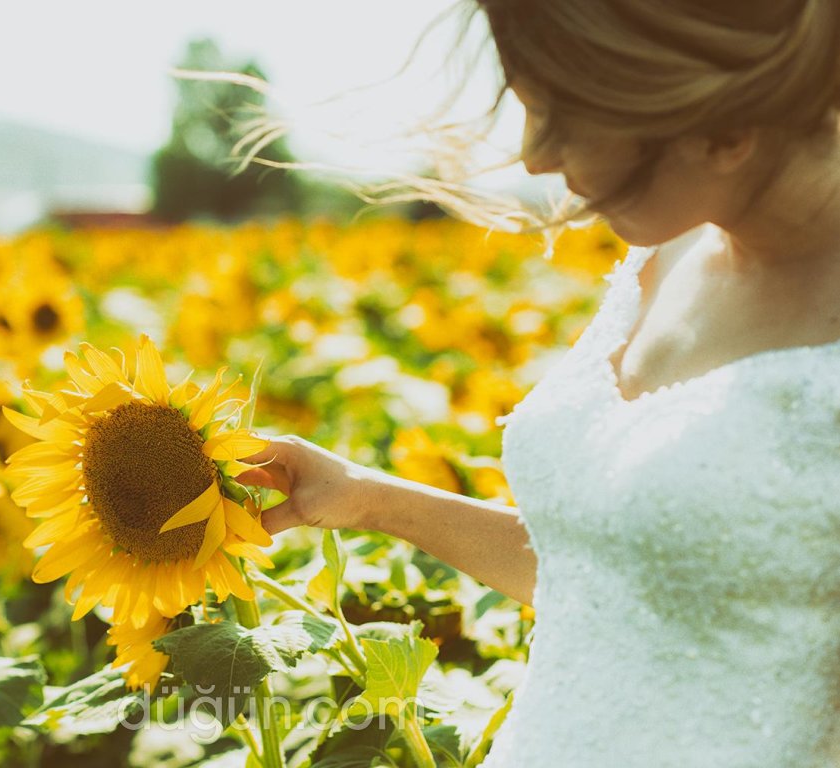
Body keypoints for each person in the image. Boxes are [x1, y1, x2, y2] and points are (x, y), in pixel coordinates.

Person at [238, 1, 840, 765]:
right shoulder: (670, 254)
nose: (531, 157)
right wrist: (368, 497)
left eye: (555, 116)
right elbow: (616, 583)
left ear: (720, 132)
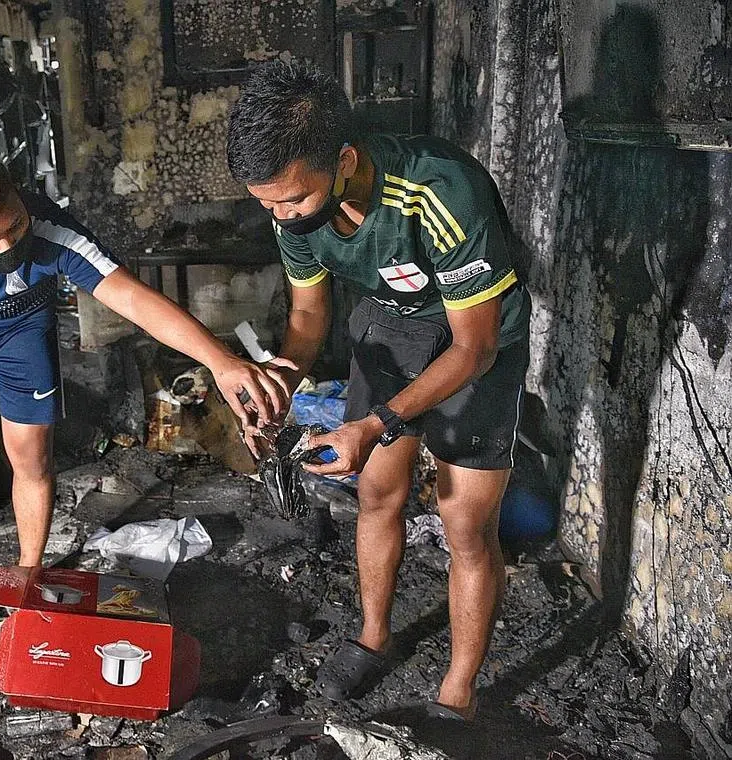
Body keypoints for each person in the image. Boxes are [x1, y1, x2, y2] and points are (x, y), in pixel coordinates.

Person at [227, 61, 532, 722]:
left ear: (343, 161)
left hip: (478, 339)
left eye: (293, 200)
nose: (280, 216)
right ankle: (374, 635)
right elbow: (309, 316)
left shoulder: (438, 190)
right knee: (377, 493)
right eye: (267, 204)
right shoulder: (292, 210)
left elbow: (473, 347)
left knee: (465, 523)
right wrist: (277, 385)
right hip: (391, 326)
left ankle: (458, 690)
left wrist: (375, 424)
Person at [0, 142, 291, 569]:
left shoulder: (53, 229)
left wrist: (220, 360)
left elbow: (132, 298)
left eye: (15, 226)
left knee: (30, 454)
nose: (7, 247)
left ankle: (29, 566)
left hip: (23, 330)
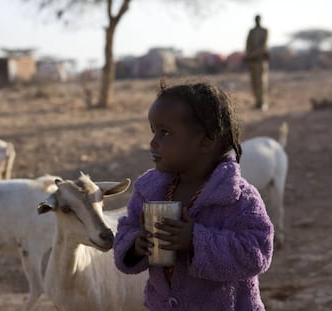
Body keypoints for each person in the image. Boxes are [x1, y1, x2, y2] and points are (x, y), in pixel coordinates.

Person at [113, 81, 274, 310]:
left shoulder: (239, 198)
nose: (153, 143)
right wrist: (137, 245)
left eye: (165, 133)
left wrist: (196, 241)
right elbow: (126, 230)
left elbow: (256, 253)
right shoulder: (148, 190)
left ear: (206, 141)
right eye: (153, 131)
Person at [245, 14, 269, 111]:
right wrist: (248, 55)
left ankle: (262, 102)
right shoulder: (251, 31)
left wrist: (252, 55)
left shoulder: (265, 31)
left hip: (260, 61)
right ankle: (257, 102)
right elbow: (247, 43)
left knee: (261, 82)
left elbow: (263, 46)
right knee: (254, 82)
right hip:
_ _ _ _ _
Your task: In the records, which lines mention the word "shoulder"? Copy those lines.

Written response:
right shoulder: (670, 254)
left shoulder: (438, 190)
right shoulder: (292, 210)
left shoulder: (53, 229)
left shoulder: (239, 198)
right shoulder: (148, 190)
right shoulder: (251, 31)
left shoulder: (265, 31)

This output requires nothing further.